Top of EXERCISE MATERIAL
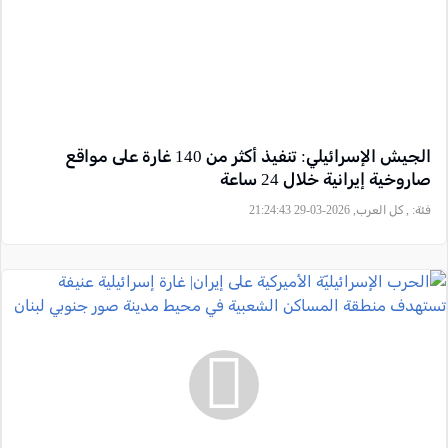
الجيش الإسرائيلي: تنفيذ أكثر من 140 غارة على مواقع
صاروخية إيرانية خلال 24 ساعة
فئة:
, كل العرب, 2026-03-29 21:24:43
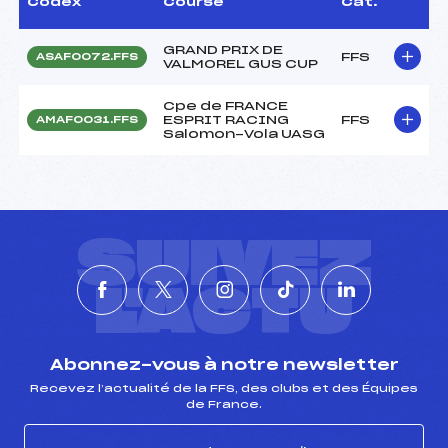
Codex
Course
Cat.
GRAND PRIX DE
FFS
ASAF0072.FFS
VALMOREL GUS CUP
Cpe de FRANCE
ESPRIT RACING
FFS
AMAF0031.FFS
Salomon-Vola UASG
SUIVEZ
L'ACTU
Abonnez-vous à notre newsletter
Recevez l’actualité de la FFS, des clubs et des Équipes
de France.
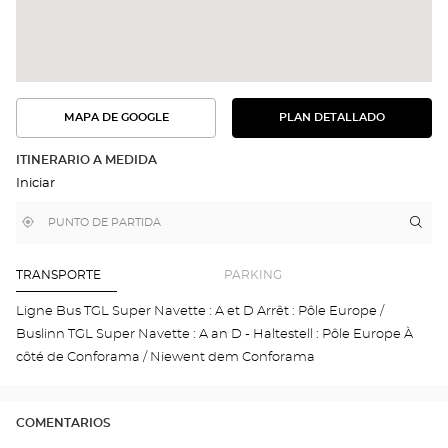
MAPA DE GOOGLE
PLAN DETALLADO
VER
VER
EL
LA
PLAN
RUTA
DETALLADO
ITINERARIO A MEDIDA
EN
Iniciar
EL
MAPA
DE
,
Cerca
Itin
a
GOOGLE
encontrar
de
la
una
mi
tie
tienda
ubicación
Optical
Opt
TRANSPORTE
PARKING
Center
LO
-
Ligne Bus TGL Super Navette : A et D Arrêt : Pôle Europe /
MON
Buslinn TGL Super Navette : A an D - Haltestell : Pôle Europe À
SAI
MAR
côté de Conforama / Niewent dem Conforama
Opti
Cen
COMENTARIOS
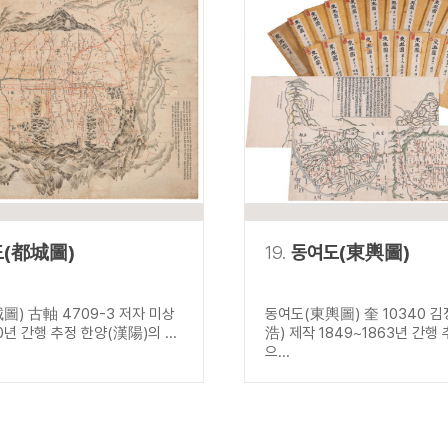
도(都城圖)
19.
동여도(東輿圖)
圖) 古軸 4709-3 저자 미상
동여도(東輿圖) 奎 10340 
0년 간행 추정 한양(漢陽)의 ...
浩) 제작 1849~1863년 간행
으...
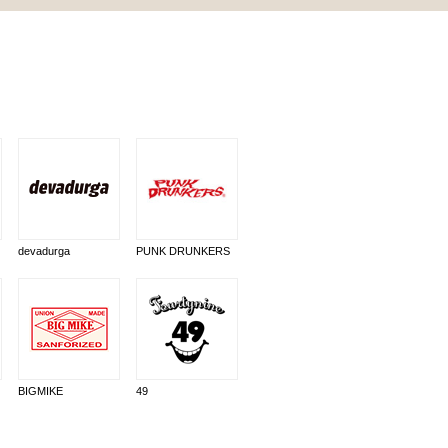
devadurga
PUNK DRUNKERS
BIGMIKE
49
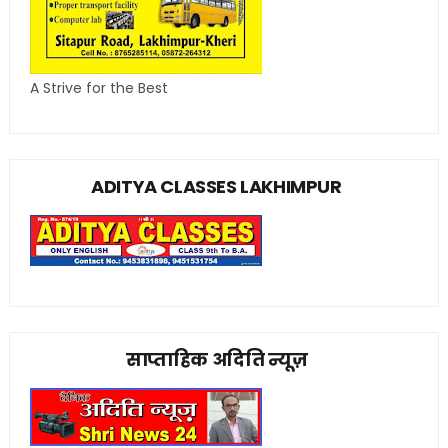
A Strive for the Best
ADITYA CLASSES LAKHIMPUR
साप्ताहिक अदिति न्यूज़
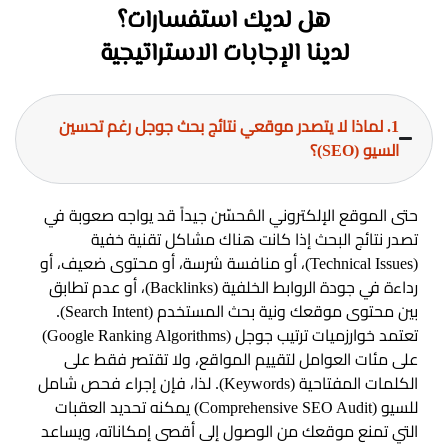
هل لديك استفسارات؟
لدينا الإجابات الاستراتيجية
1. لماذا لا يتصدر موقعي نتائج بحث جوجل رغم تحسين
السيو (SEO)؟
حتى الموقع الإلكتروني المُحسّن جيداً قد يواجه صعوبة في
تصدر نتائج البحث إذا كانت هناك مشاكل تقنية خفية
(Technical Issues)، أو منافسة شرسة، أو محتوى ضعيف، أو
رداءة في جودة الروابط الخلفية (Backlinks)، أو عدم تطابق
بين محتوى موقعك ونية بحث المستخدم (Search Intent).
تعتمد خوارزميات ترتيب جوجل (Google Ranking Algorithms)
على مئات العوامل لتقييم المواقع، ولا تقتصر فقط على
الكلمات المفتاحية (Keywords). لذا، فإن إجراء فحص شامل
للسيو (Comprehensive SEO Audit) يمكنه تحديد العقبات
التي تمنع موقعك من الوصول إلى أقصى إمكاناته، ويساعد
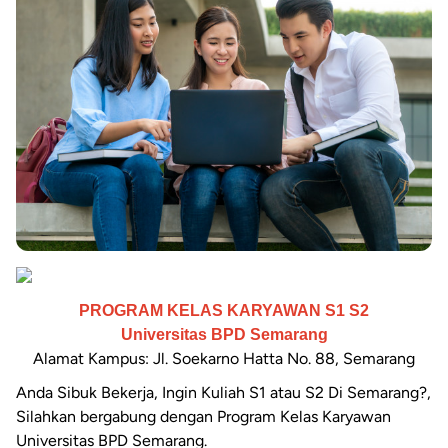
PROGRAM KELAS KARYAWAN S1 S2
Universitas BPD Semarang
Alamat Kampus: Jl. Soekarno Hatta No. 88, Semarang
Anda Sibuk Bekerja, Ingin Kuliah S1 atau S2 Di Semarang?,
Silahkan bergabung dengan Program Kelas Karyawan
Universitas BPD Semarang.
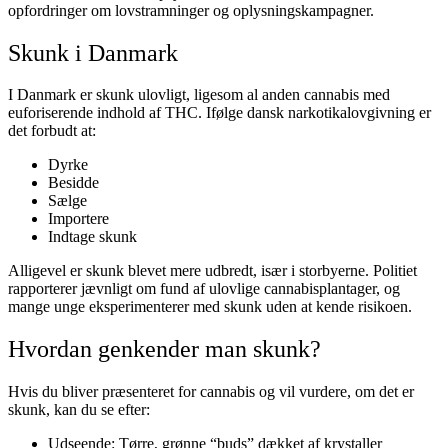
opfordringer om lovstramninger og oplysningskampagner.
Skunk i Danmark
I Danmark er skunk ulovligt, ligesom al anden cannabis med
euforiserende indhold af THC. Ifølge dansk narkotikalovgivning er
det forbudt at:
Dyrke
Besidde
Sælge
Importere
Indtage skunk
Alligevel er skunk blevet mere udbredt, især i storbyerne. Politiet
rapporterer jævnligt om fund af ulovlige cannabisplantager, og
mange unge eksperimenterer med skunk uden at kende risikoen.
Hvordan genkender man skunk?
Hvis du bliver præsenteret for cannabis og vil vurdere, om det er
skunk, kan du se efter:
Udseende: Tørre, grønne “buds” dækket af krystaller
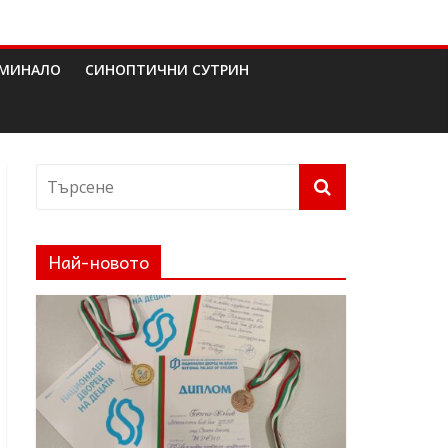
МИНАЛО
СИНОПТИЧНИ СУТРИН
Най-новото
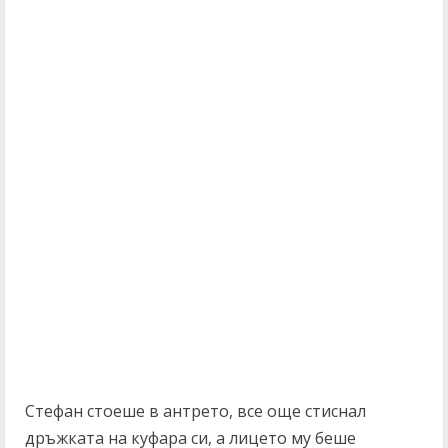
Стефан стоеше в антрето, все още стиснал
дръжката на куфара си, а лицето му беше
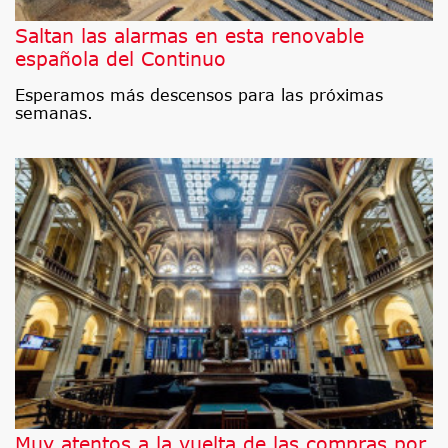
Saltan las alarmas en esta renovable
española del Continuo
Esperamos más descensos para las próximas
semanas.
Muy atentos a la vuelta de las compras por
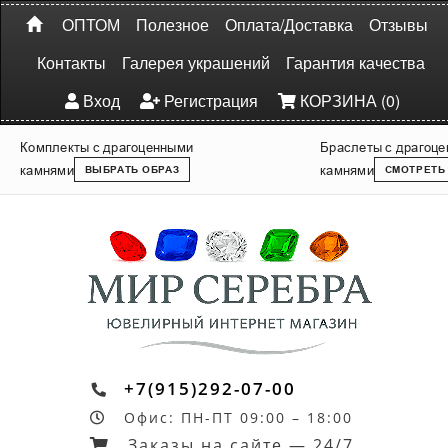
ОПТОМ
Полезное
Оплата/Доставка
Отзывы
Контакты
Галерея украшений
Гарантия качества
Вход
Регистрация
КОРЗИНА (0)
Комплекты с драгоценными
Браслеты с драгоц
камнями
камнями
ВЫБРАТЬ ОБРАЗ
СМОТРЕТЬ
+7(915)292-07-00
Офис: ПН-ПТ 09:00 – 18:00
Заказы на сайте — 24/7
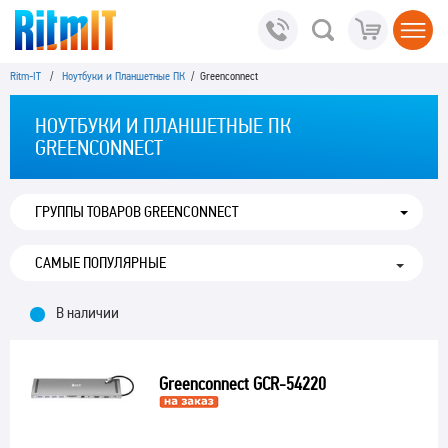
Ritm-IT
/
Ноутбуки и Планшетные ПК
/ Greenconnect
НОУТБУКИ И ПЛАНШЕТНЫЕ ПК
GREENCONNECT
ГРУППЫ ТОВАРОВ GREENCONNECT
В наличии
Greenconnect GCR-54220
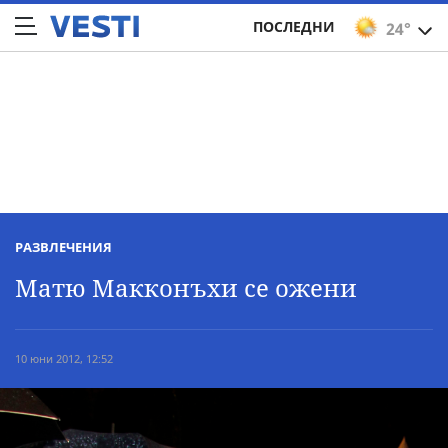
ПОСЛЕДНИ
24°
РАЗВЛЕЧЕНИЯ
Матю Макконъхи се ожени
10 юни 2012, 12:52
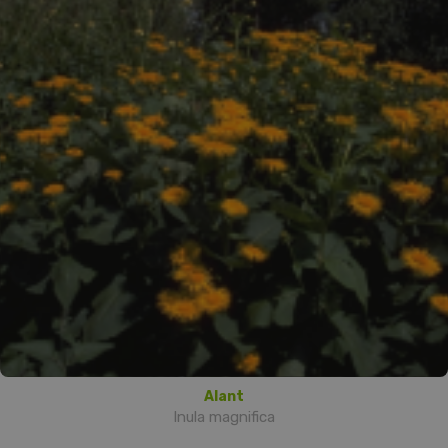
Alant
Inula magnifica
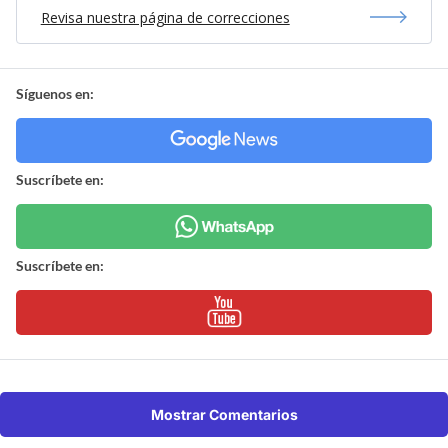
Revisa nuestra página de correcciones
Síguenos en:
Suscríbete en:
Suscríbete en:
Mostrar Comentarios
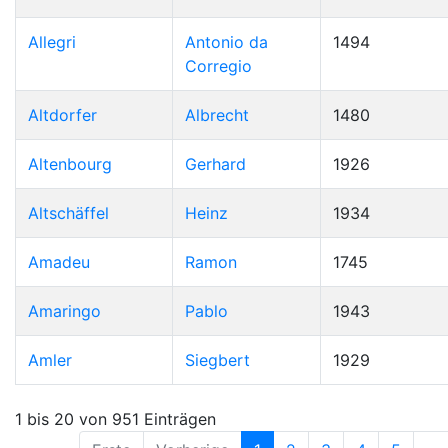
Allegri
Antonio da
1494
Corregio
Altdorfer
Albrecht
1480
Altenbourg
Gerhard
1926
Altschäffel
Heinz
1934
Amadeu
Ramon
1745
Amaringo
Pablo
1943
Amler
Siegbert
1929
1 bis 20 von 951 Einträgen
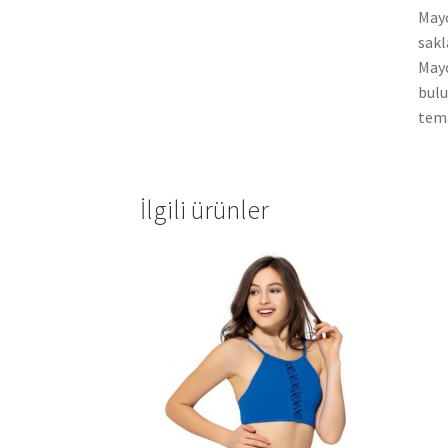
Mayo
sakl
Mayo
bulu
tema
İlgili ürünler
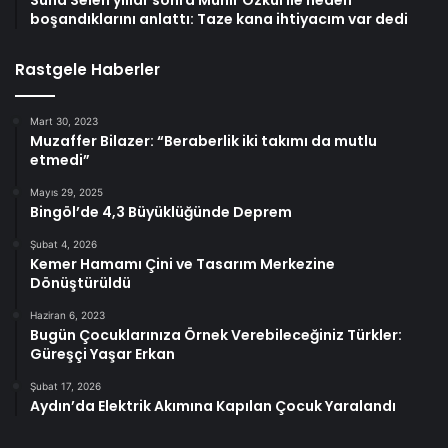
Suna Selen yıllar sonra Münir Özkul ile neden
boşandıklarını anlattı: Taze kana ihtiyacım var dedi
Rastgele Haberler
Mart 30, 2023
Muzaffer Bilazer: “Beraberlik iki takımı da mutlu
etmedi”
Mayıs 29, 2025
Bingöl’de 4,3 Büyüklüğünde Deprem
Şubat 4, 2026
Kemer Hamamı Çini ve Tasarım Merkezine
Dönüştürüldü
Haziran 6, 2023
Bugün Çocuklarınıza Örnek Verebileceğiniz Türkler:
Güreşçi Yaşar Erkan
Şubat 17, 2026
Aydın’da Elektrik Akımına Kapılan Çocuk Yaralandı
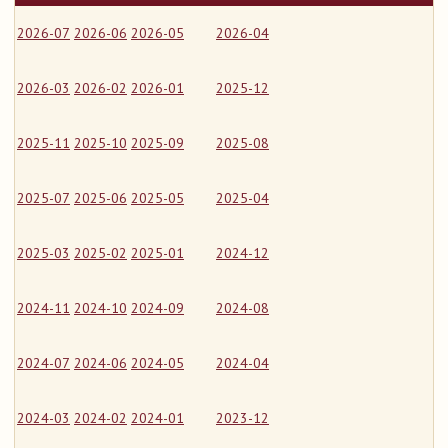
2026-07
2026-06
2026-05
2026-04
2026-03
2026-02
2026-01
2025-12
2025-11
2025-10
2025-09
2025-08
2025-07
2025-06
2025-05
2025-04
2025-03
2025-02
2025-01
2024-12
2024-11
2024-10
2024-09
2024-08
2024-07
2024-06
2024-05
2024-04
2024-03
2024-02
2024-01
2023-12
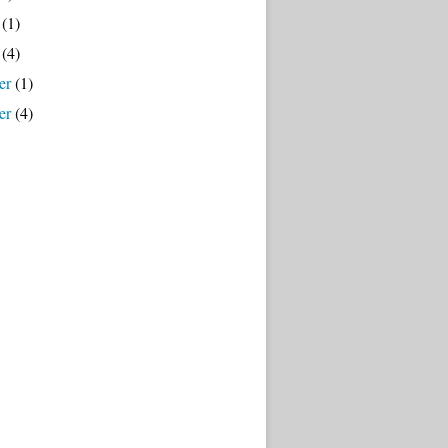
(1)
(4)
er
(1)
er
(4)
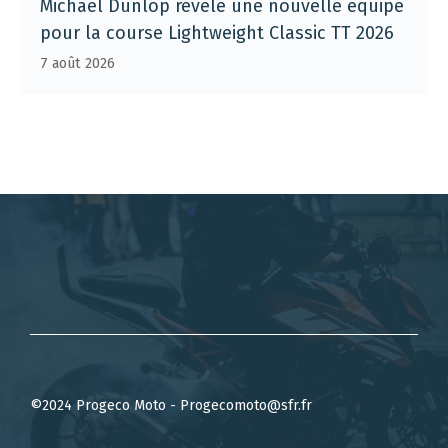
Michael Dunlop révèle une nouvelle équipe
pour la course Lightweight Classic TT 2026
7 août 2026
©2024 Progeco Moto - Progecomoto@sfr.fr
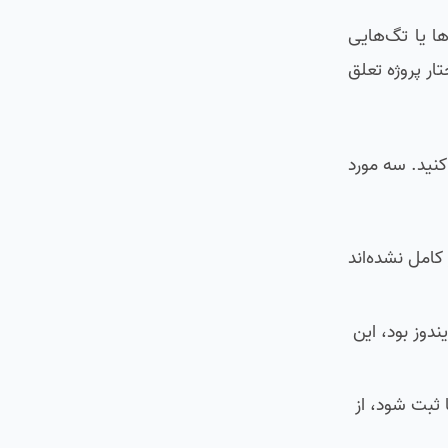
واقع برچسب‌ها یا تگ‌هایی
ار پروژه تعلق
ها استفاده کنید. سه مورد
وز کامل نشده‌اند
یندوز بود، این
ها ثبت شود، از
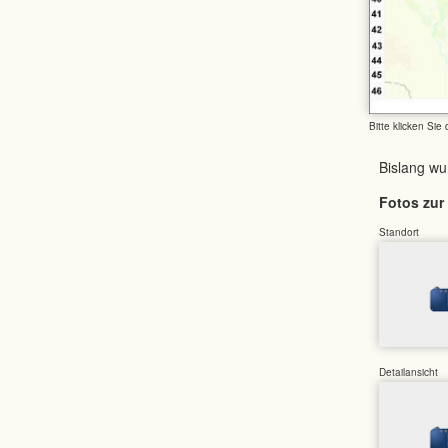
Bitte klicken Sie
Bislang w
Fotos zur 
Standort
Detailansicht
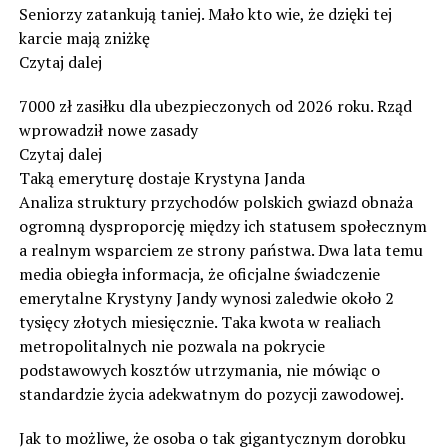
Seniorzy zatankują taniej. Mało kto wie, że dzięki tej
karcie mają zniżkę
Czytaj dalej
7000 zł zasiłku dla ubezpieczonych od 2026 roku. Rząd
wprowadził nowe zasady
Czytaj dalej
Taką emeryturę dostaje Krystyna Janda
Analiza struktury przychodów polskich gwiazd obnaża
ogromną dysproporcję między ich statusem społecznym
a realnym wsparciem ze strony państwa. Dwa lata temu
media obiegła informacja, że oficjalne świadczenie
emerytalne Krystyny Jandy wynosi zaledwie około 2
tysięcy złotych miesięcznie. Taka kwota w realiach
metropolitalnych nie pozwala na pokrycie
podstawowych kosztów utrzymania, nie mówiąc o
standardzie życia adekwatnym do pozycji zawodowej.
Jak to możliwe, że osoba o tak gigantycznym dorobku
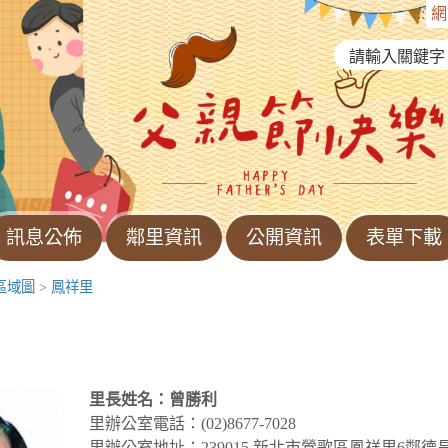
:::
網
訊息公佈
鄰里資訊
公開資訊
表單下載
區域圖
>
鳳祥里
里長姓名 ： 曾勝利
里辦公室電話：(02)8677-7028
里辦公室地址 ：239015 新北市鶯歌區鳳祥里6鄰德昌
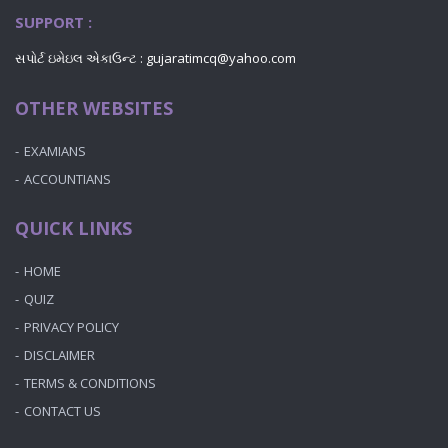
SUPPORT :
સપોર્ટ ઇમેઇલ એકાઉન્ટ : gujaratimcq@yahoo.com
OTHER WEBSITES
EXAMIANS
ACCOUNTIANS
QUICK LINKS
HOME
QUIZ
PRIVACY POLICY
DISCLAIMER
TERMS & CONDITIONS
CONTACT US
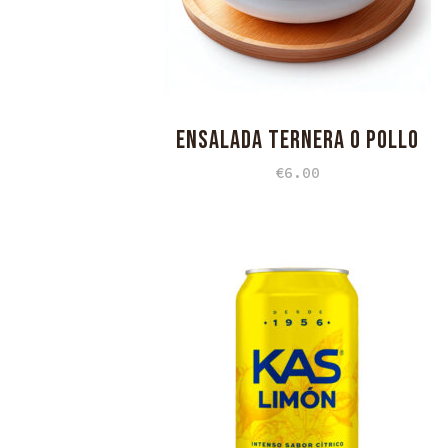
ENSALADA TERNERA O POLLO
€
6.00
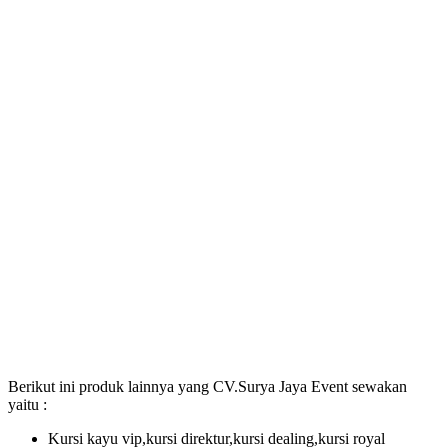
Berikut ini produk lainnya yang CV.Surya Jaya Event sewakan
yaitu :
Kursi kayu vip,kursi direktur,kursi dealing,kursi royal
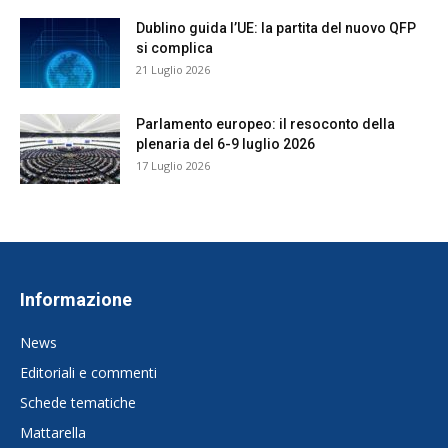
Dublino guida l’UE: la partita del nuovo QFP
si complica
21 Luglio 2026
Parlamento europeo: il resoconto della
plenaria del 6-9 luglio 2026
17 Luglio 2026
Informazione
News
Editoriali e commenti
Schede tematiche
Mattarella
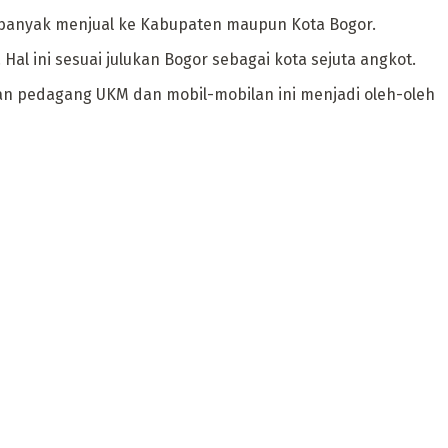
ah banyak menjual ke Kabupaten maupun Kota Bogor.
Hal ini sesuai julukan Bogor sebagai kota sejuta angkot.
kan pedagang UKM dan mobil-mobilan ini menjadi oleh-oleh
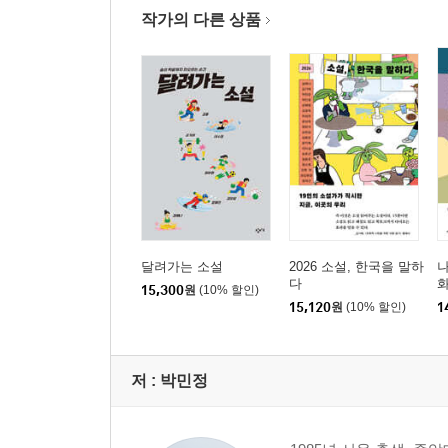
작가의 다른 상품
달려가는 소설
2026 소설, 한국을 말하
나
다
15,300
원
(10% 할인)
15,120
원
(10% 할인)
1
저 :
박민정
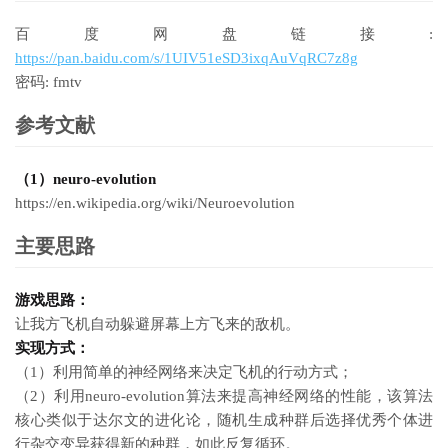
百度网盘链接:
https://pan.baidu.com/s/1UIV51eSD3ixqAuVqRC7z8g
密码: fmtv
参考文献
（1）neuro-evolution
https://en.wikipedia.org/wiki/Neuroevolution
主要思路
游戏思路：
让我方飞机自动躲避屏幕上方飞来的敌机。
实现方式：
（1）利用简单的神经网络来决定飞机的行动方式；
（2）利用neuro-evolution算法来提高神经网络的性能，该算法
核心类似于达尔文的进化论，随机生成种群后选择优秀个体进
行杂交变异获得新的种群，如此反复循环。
Bottom of EXERCISE MATERIAL
▶ _EXERCISE INSTRUCTIONS_
Where does the word "https" occur in the records? Return every line that holds it.

▶ _WRITTEN ANSWER_
https://pan.baidu.com/s/1UIV51eSD3ixqAuVqRC7z8g
https://en.wikipedia.org/wiki/Neuroevolution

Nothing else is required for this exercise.